__Material for this task__:
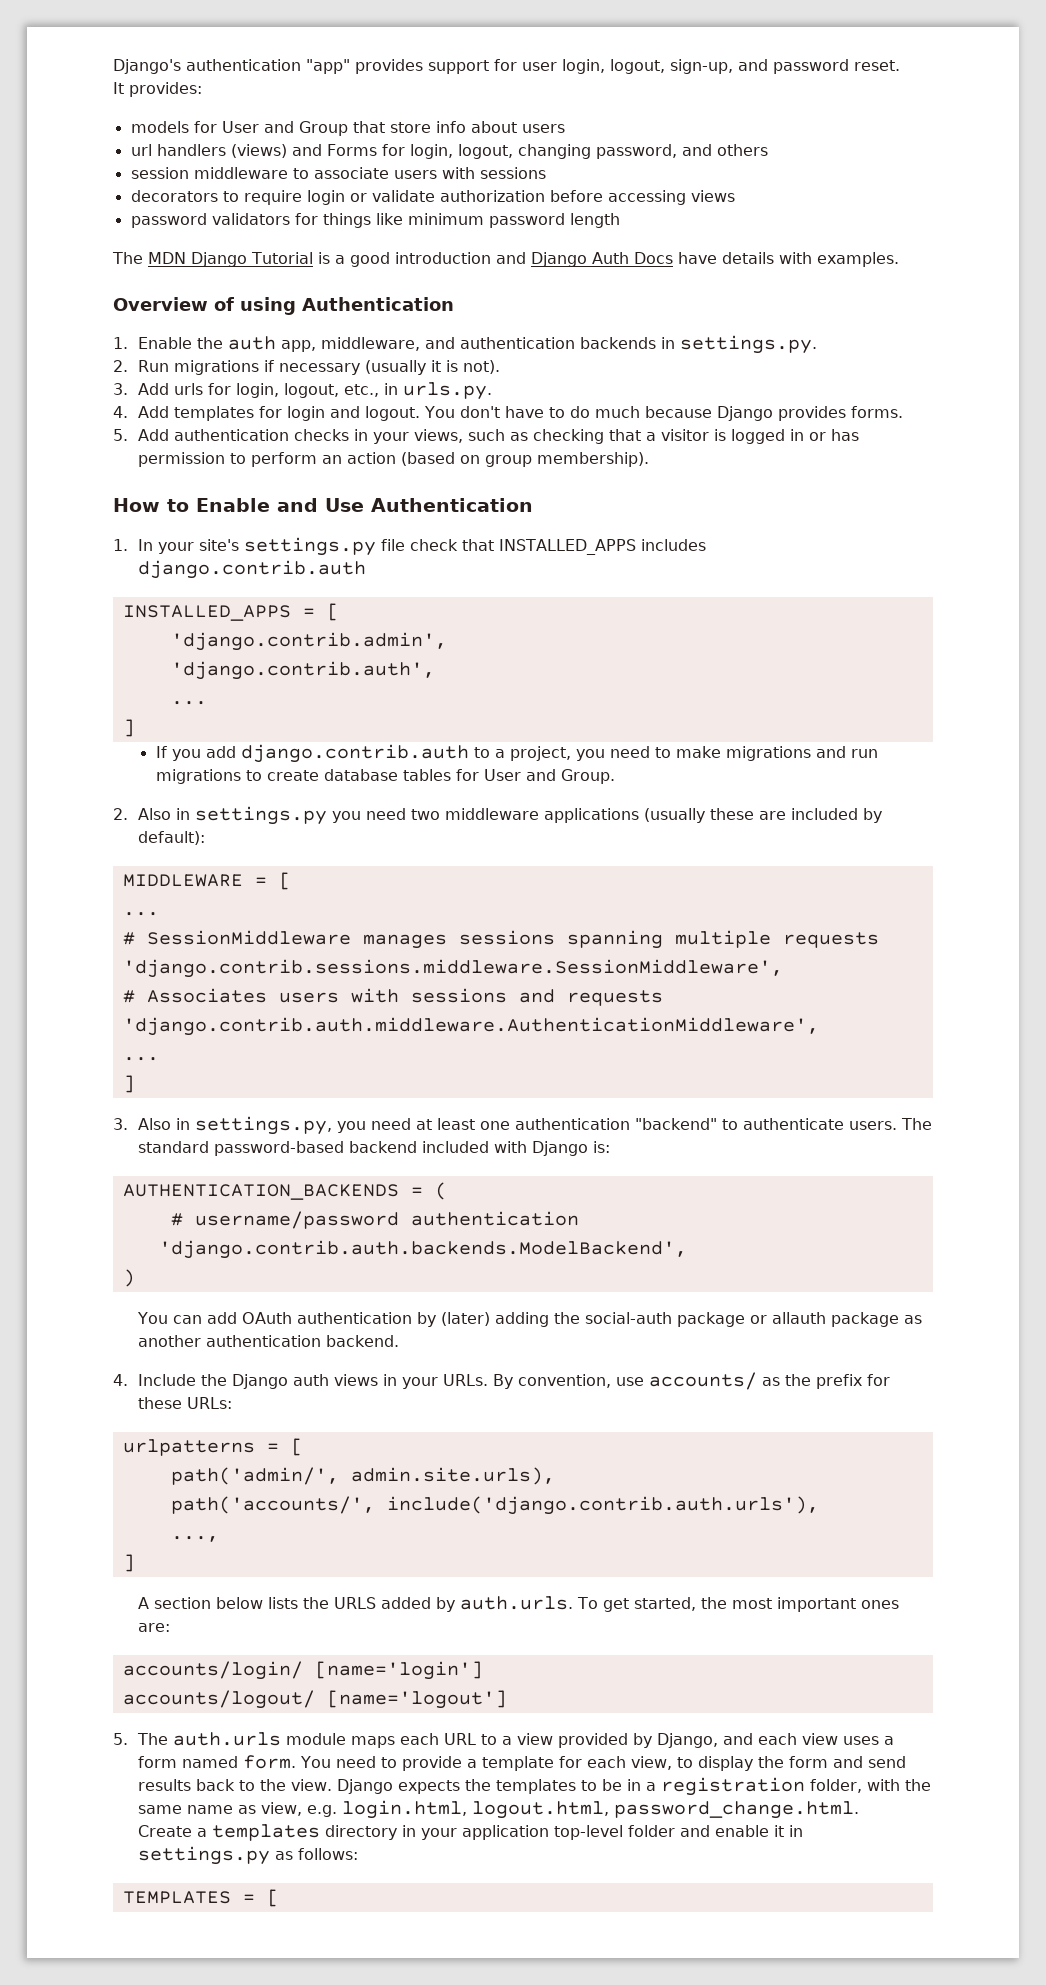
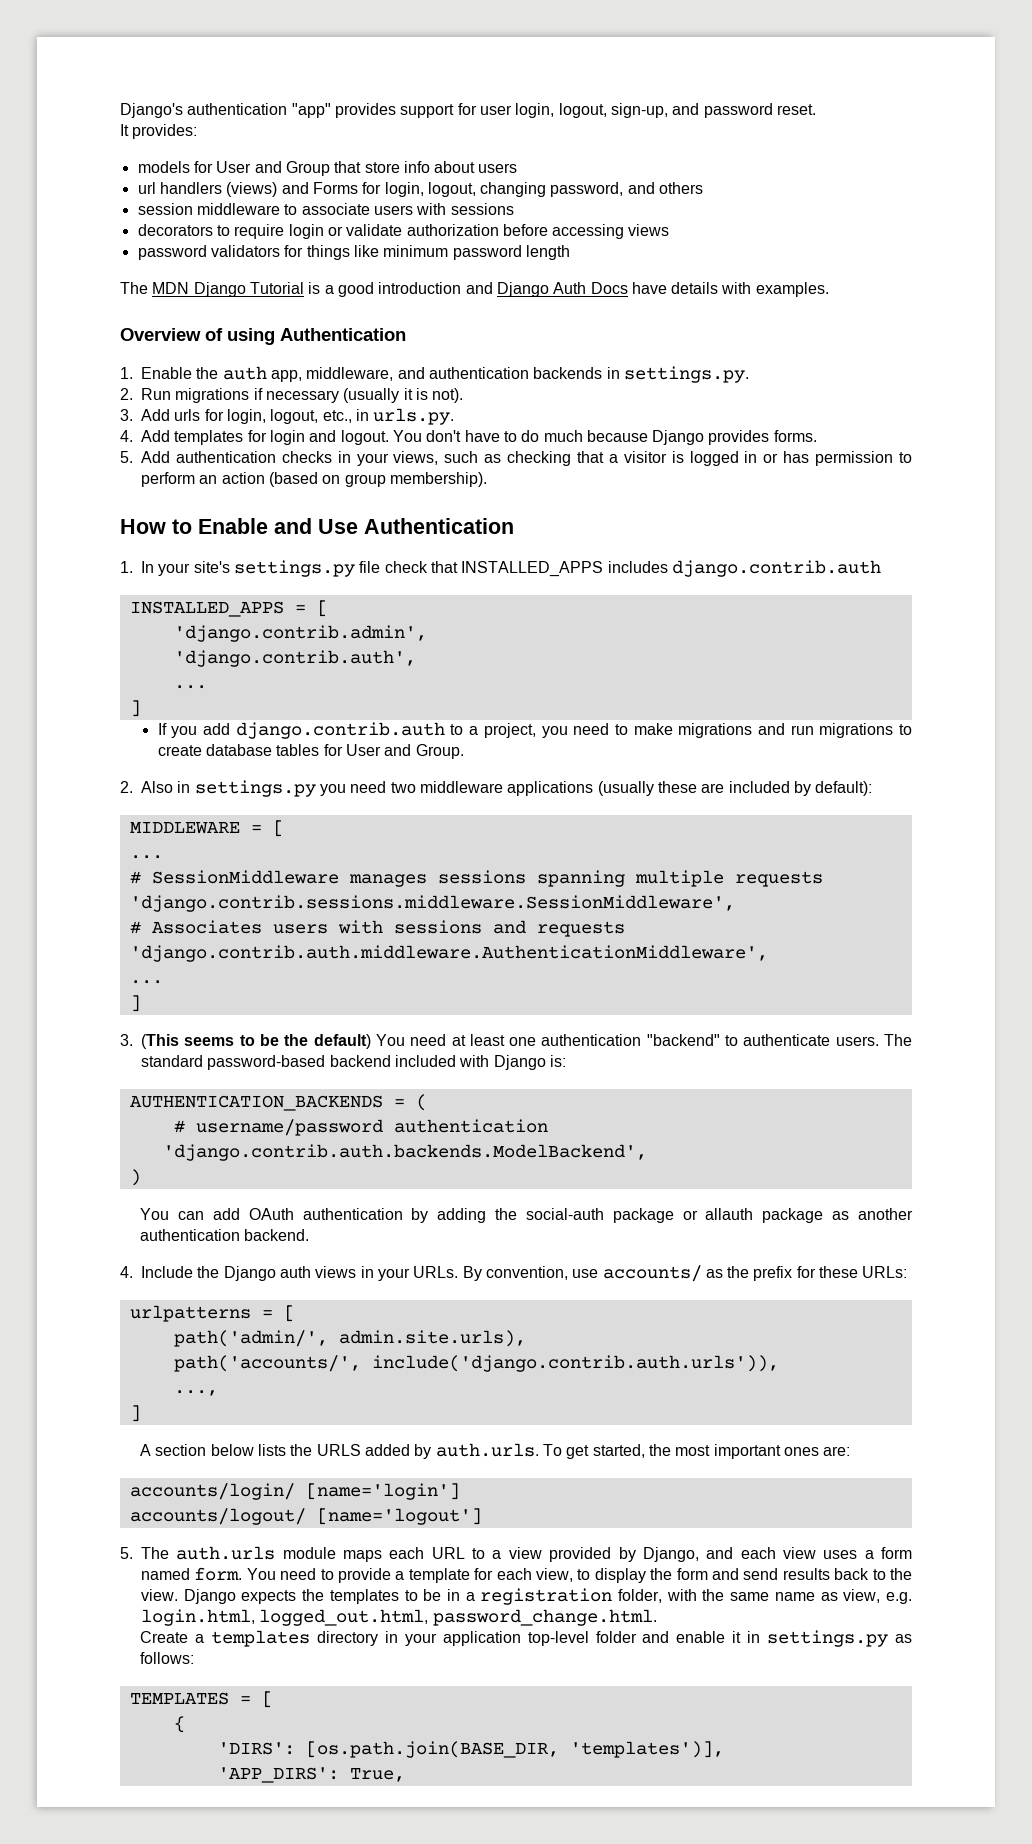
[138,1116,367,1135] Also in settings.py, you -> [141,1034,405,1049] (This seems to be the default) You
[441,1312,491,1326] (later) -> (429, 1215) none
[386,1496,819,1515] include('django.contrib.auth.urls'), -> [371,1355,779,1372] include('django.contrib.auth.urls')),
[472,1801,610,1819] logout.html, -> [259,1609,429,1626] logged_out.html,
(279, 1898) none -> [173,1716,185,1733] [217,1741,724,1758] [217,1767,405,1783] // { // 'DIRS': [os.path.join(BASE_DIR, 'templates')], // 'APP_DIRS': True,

__Task details__:
Show each line of the material that includes the string "none" by copying it.

__Solution__:
[441,1312,491,1326] (later) -> (429, 1215) none
(279, 1898) none -> [173,1716,185,1733] [217,1741,724,1758] [217,1767,405,1783] // { // 'DIRS': [os.path.join(BASE_DIR, 'templates')], // 'APP_DIRS': True,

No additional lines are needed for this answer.